The Sibery Group Report

To read The Sibery Group’s entire proposal, click here.

Dear Members:

I am excited to announce that an innovative and achievable new proposal to turnaround Jackson and finally address our public hospital’s ongoing financial woes has been presented to the Public Health Trust and Miami-Dade Board of County Commissioners.

The Sibery Group, who has spent nearly a year working alongside Jackson’s medical staff, patients and administration in a project funded by SEIU members, has developed a comprehensive, 30-month plan to address Jackson’s operational troubles while keeping its mission as a public teaching hospital intact.
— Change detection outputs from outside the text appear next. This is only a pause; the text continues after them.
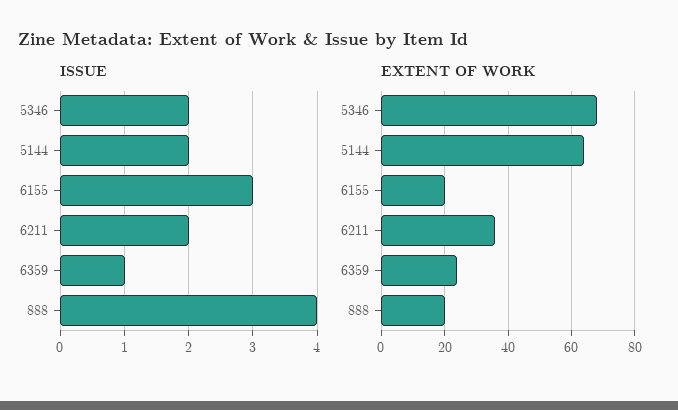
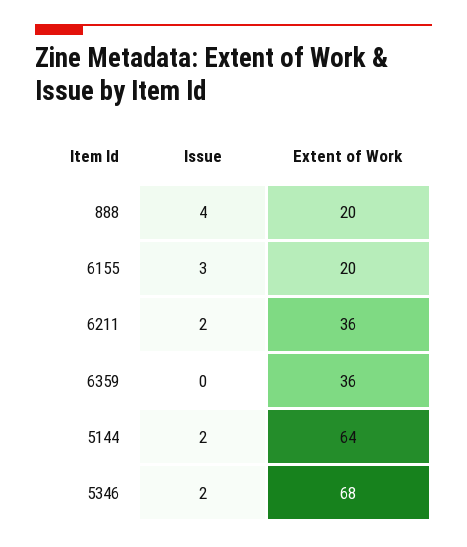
ISSUE, 6359: 1 -> 0
EXTENT OF WORK, 6359: 25 -> 36

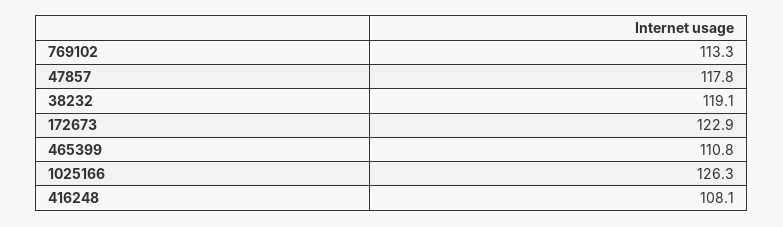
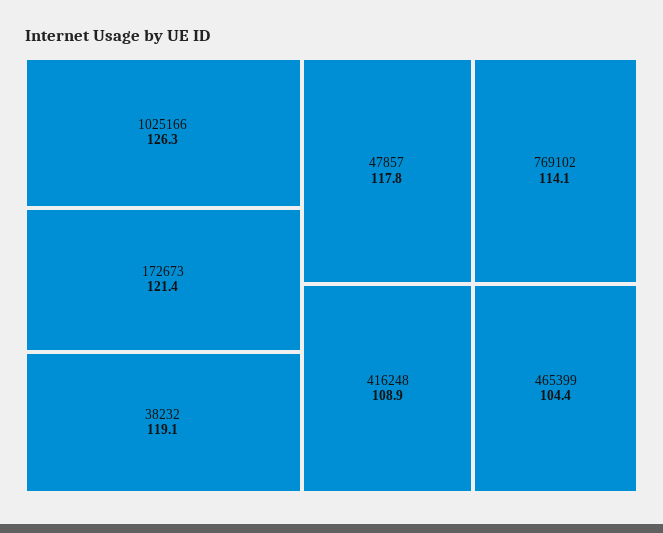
769102: 113.3 -> 114.1
172673: 122.9 -> 121.4
465399: 110.8 -> 104.4
416248: 108.1 -> 108.9

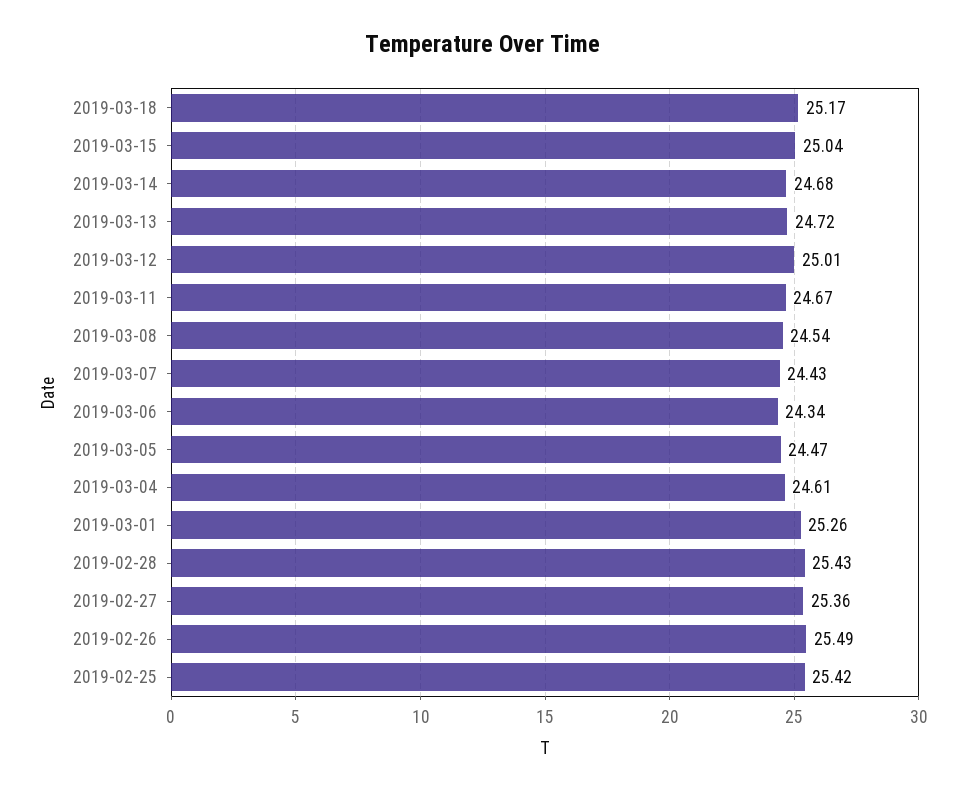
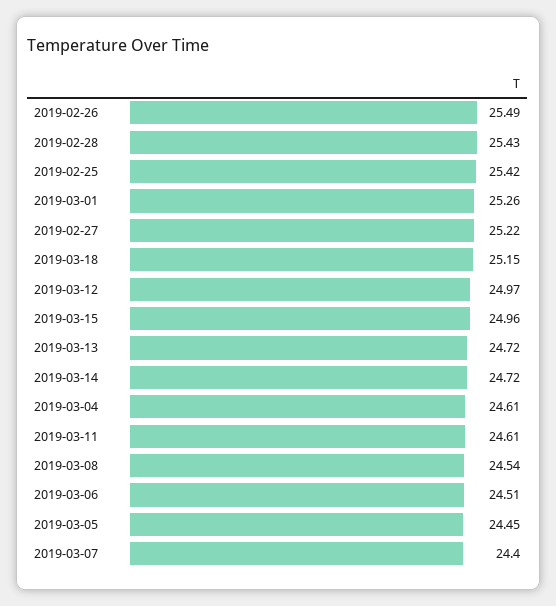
2019-03-18: 25.17 -> 25.15
2019-03-15: 25.04 -> 24.96
2019-03-14: 24.68 -> 24.72
2019-03-12: 25.01 -> 24.97
2019-03-11: 24.67 -> 24.61
2019-03-07: 24.43 -> 24.4
2019-03-06: 24.34 -> 24.51
2019-03-05: 24.47 -> 24.45
2019-02-27: 25.36 -> 25.22

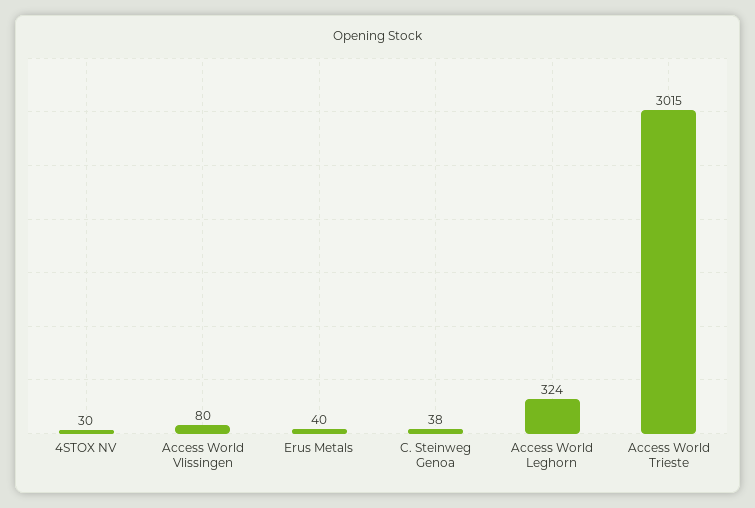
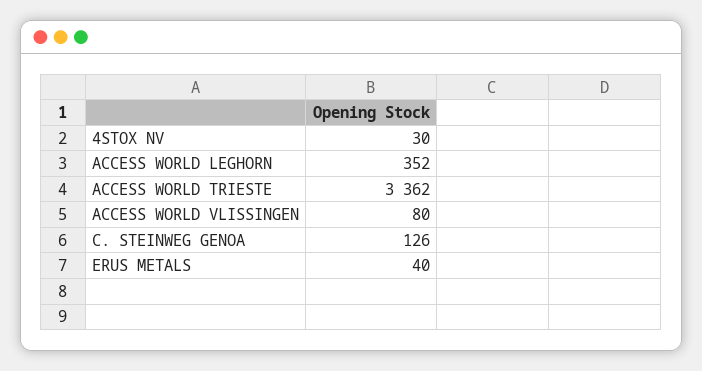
C. Steinweg Genoa: 38 -> 126
Access World Leghorn: 324 -> 352
Access World Trieste: 3015 -> 3362

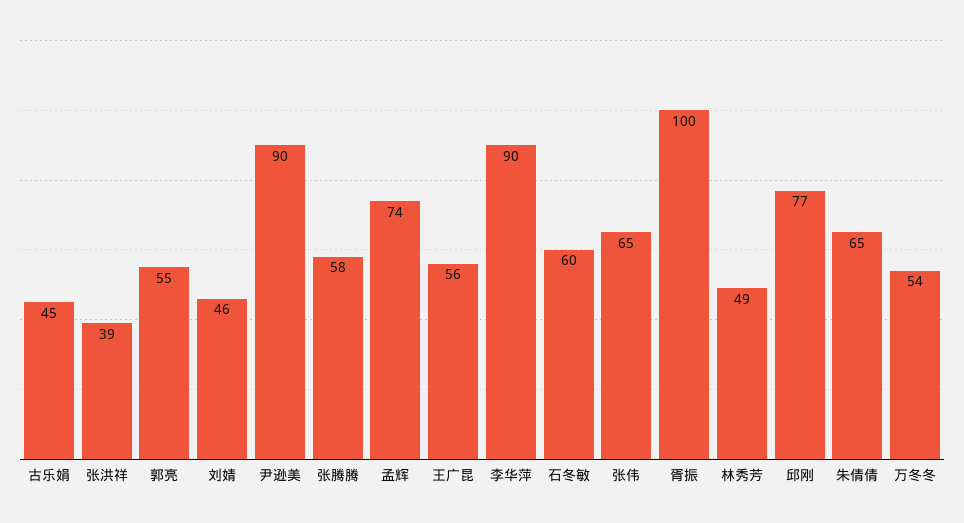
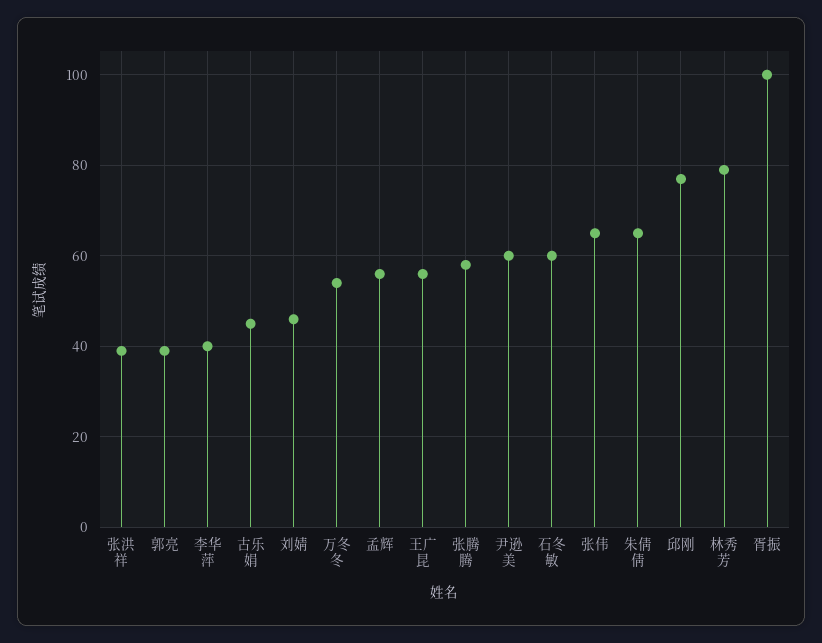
郭亮: 55 -> 40
尹逊美: 90 -> 60
孟辉: 74 -> 55
李华萍: 90 -> 40
林秀芳: 49 -> 80

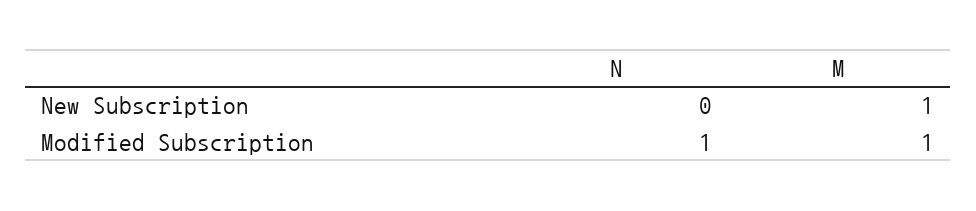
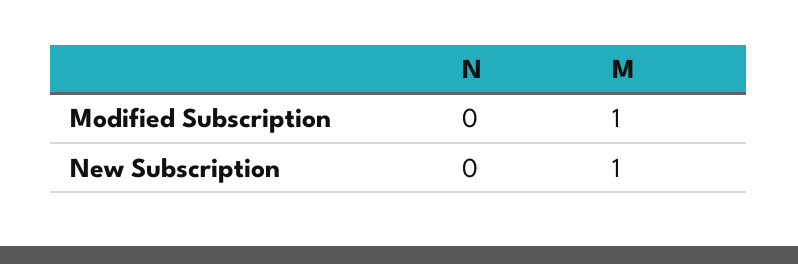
N, Modified Subscription: 1 -> 0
The Sibery Group has outlined six solutions for fixing Jackson including:

• Converting to primary care and outpatient services to treat patients in the lowest possible cost setting.
• Building revenue and volumes through the adoption of a patient centered delivery model that makes Jackson appealing to all potential patients.
• Using the Jackson Health Plan as a strategic asset to grow patient volumes.
• Reducing operating expenses through length of stay reductions, treating patients in the lowest cost setting, providing preventative and primary care services, increasing automation and improved information technology solutions, and enhancing patient flow through efforts.
• Assessing the current financial and operational agreement with the University of Miami to ensure that it meets its objectives, provides for timely care to all Jackson patients, and is equitable to both parties.
• Using public/private partnerships to provide capital to accelerate the strategic plan.

This is an exciting development in our Save Jackson campaign. As conversations continue about the future of Jackson as a public hospital, TSG has come to the table with real and feasible solutions for getting Jackson back on track. There is no time to waste. We urge Jackson’s decision makers to act swiftly and decisively to bring in TSG to work on fixing Jackson before it’s too late.